Both Sacred Heart and AIC made major strides this year on the facilities front by moving from small municipal rinks into arenas hosted by American Hockey League franchises. The Pioneers moved into Webster Bank Arena, the home of the Bridgeport Sound Tigers. The Yellow Jackets, meanwhile, shuttled into the MassMutual Center, home of the Springfield Thunderbirds.
Sharing an arena means potential conflicts for weekend nights, so creative scheduling is needed to ensure everyone gets the right amount of time. AIC, for example, played Bentley on Tuesday and is playing them again on Thursday.
In a couple of weeks, they’ll play Niagara on both Friday and Saturday, but the games are at 2:05 p.m. They’ll play RIT at 2:05 in January, and the same time slot is reserved for games against Canisius on two nights. In fact, the Yellow Jackets won’t play a full weekend slate of 7 p.m. games during the rest of the season.

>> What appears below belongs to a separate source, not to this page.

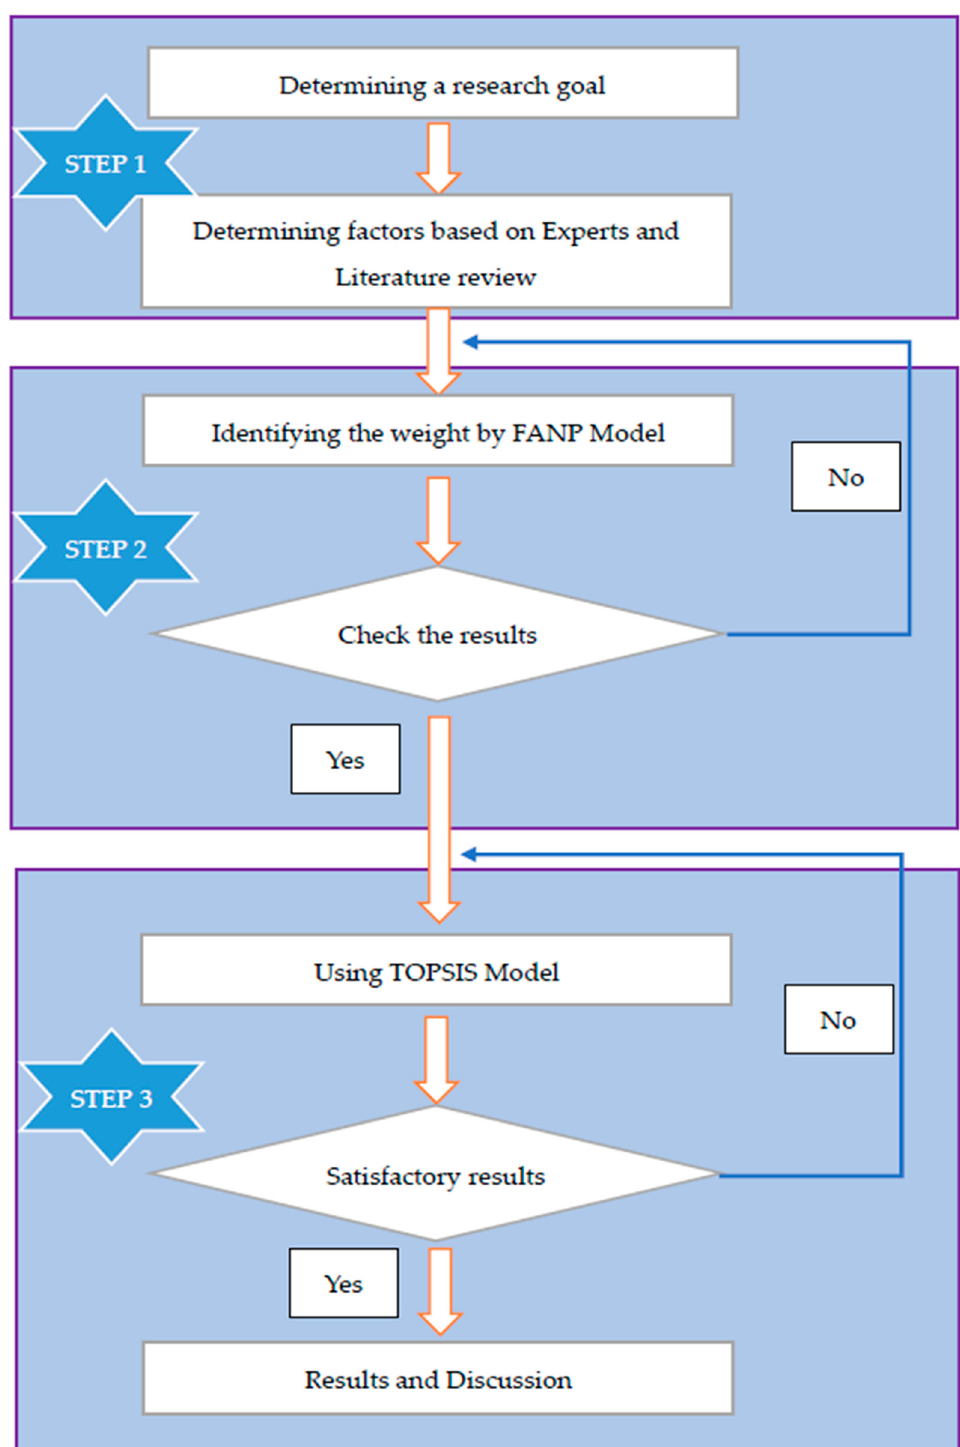
Figure 1. Research Figure 1. Research methodology.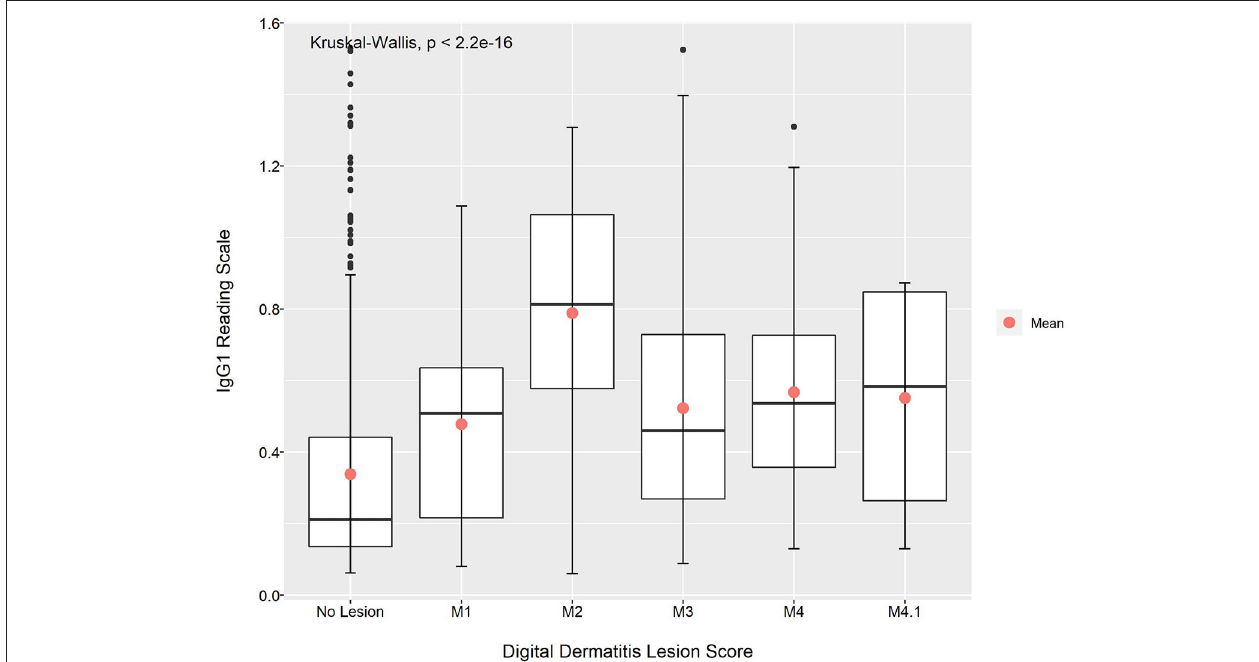
FIGURE 1 | Mean absorbance reading for IgG1 anti- Treponema antibodies across the different DD lesion scores.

“We monitor the calendar to make sure we’re getting our guys the right rest and recovery,” head coach Eric Lang said. “We know that for a Tuesday or Wednesday, we have to be ready to play. We have some awkward times with Friday and Saturday afternoons, so we have to be ready to maximize individual preparations.”
USA! USA! USA!
There’s a part of me that had to smirk a little bit this past weekend. In the final weekend before Election Day, Air Force played Army for the first of four games. Before nearly 5,000 combined fans over two nights, neither branch gained bragging rights with Air Force winning the first night (4-2) and Army West Point winning on Saturday (3-1).
They’ll play again in late January in Colorado Springs. To me, there’s absolutely nothing better than when service academies play each other. The two games came opposite Air Force’s win over Army in football in West Point on Saturday.
There is no other “America’s game” like when service academies play each other because the players all graduate for something greater than the sport they play in.
Players of the Week
Player of the Week: Robert Morris’ Alex Tonge
Tonge scored two goals and two assists as Robert Morris handed previously undefeated Ohio State its first defeat, then its first winless weekend. In a 6-2 win on Friday, he scored the first goal, then added what was the eventual game-winner. In Saturday’s 4-4 tie, he had two assists, including one that was a behind-the-back, no-look pass.
Defensive Player of the Week: AIC’s Andrew DeBrincat
DeBrincat had four assists in a three-point weekend over the Holy Cross Crusaders. That included three on Saturday in the 4-4 tie where the Yellow Jackets rallied from down two goals.
Goalie of the Week: Canisius’ Charles Williams
Williams tallied 84 saves over the weekend as the Golden Griffins took four points in a sweep over RIT. In the first game, he saved 41 shots in a 1-0 shutout that included 21 saves in the third period alone.
Rookie of the Week: Robert Morris’ Luke Lynch
Lynch scored two goals and two assists in RMU’s weekend sweep over Ohio State. On Saturday. He scored his first collegiate goal in the second period, then added his second with the game-tying goal with under five minutes remaining in the game.